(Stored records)
## START
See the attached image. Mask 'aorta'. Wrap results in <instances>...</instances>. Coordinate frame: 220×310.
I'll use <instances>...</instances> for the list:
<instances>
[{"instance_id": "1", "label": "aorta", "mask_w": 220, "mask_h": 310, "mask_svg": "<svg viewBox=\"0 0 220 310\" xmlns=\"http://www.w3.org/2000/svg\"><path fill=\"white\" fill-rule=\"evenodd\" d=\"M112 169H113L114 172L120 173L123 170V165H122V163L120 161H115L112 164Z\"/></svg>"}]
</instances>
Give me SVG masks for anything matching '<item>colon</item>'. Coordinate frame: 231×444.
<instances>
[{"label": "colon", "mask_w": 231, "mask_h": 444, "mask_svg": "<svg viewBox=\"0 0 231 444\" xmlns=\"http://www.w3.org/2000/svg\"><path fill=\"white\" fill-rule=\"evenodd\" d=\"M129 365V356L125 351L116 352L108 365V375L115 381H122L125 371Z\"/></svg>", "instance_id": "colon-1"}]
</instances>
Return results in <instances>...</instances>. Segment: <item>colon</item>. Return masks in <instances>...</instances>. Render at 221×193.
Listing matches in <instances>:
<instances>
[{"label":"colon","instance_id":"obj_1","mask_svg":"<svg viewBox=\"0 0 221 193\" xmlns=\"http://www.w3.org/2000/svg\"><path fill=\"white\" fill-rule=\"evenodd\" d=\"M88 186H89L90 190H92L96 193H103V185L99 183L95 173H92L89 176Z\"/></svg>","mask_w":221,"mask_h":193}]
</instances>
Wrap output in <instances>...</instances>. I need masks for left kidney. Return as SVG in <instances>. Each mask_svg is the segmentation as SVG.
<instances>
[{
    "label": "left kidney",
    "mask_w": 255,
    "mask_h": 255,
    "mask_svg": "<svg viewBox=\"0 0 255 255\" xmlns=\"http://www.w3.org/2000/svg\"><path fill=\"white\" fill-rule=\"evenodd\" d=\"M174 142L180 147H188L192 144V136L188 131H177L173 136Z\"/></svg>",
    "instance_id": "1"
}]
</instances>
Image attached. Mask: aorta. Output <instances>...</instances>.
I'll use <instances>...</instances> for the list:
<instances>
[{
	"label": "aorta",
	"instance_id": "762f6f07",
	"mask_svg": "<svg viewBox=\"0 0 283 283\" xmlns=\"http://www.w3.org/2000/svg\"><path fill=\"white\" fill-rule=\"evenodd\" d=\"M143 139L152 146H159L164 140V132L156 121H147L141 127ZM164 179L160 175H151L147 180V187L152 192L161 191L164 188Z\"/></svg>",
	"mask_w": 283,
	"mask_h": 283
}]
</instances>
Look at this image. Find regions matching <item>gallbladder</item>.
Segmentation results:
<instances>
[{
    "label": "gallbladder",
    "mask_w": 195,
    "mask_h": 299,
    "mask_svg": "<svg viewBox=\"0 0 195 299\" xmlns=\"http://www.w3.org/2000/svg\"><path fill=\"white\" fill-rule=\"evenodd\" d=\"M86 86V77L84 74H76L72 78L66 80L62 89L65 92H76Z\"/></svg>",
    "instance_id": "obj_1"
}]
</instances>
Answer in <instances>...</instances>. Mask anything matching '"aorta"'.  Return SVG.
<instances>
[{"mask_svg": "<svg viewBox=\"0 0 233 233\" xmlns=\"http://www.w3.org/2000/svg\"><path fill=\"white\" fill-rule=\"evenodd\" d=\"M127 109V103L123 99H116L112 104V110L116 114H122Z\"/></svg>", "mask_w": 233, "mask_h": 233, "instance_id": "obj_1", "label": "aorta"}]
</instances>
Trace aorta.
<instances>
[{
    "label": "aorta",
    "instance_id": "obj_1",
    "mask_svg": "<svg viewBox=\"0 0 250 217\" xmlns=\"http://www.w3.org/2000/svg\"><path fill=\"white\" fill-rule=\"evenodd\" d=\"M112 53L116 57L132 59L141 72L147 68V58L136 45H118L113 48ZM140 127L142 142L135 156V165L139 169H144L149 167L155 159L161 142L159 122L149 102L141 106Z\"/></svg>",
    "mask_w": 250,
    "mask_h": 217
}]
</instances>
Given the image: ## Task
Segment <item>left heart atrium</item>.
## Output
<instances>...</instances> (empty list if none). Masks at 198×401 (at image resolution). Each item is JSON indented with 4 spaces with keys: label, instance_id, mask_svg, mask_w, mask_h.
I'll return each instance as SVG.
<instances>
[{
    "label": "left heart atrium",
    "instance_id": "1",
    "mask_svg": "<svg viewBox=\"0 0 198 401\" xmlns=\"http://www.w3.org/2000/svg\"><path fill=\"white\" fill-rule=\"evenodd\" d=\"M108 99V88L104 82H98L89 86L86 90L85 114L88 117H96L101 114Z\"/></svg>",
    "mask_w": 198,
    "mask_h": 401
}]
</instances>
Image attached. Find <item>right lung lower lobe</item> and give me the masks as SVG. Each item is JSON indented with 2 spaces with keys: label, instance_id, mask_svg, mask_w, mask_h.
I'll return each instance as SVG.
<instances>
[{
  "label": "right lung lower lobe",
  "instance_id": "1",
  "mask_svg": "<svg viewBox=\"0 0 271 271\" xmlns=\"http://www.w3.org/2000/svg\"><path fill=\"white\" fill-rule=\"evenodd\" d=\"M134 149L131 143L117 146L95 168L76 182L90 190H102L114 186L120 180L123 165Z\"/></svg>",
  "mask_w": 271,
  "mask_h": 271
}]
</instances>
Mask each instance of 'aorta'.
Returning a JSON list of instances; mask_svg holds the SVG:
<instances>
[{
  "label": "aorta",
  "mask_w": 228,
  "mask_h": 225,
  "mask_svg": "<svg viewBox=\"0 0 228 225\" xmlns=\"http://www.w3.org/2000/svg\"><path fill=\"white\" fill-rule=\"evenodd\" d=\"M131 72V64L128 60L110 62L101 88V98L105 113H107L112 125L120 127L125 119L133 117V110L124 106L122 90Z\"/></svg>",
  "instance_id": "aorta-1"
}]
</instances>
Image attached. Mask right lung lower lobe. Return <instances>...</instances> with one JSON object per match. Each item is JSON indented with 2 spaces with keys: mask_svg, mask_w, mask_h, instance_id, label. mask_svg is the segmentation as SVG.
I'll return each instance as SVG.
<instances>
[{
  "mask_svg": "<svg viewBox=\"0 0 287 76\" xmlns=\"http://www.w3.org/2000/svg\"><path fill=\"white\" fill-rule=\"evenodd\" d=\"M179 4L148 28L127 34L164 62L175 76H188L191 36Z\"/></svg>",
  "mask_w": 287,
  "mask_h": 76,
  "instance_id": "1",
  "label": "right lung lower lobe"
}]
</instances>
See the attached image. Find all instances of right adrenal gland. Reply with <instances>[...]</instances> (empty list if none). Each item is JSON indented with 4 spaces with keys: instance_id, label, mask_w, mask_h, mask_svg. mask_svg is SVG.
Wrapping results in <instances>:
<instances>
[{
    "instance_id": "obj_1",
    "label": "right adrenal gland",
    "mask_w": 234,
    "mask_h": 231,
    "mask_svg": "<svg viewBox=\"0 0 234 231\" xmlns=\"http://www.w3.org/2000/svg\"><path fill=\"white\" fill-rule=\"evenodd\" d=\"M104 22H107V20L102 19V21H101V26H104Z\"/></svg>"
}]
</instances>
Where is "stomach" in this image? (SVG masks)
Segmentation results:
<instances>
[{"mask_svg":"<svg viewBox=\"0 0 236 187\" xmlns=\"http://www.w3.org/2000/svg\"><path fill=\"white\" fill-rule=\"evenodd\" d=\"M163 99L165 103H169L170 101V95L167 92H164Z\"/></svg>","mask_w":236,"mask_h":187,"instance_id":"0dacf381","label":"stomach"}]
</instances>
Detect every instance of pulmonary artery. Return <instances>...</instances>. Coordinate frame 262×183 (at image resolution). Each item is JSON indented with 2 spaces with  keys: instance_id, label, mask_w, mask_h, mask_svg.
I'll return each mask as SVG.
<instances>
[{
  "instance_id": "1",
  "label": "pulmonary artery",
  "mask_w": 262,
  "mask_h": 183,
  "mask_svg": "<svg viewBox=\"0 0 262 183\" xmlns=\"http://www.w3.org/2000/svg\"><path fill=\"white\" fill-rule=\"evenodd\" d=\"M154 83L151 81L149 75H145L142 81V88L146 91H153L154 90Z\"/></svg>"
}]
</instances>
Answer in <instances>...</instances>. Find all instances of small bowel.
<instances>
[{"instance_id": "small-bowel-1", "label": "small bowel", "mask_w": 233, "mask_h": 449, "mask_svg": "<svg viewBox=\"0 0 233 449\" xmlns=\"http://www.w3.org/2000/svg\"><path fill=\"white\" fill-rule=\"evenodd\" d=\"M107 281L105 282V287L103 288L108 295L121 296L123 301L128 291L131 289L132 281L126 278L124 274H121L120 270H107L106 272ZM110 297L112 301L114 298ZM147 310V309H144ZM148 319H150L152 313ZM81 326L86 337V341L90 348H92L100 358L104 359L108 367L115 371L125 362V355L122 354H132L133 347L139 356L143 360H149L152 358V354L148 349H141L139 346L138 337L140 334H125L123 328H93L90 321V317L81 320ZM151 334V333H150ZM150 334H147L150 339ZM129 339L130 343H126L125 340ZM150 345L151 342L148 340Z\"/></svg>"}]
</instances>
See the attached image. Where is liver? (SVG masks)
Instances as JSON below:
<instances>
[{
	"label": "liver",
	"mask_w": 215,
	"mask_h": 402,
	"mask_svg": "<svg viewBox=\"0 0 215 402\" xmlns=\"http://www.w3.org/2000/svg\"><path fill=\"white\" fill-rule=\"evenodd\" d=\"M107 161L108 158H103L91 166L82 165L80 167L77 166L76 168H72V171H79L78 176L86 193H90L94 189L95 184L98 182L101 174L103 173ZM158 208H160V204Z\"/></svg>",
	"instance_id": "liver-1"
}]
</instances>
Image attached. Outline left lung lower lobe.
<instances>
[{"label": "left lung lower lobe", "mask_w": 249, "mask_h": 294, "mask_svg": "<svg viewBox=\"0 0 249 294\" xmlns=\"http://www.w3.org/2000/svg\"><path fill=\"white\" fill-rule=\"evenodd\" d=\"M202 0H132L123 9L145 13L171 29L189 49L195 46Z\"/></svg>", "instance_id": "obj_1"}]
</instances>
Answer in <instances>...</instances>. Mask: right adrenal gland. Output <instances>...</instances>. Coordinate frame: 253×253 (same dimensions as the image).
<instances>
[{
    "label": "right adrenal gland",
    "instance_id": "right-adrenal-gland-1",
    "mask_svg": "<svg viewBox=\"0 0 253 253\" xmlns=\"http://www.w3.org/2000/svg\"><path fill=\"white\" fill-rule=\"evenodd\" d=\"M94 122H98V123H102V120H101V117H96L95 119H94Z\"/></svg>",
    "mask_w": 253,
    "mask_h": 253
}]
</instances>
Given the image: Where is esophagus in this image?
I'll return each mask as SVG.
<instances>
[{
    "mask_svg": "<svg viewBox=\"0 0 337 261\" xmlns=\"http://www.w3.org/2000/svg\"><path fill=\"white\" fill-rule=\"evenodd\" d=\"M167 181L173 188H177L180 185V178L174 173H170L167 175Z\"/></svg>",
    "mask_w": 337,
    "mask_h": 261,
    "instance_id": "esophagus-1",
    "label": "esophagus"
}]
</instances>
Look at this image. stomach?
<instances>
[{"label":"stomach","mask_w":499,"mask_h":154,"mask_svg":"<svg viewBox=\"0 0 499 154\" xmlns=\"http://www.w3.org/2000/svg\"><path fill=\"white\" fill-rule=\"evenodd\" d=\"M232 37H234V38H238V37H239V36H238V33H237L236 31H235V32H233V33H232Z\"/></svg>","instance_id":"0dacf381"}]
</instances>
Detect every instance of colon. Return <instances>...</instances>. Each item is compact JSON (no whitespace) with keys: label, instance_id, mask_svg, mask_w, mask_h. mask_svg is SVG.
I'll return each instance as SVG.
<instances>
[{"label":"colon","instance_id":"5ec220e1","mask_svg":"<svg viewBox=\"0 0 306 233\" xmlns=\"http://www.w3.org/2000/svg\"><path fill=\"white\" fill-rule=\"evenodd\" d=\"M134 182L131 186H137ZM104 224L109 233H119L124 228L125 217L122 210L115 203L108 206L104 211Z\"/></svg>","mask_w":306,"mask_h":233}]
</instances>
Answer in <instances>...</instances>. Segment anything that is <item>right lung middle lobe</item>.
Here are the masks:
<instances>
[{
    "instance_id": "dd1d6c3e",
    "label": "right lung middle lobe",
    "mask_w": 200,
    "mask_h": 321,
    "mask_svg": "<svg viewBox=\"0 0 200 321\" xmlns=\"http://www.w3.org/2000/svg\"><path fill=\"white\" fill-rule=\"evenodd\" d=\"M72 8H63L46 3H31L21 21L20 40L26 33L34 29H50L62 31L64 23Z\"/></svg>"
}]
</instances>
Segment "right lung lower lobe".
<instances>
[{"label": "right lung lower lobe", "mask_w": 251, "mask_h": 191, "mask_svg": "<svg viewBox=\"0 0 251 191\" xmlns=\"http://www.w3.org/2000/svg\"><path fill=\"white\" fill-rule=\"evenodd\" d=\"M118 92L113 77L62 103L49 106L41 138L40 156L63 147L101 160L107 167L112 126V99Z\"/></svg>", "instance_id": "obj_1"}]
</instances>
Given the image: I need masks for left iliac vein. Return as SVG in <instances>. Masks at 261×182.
## END
Pull out every line of the material above that contains the string "resolution", matching case exactly.

<instances>...</instances> (empty list if none). Masks at 198×401 (at image resolution). Each item is JSON indented with 4 spaces with keys: label, instance_id, mask_svg, mask_w, mask_h.
Detect every instance of pulmonary artery. Return <instances>...</instances>. Coordinate frame 262×183 (at image resolution). Each item is JSON indented with 2 spaces with  keys: instance_id, label, mask_w, mask_h, mask_svg.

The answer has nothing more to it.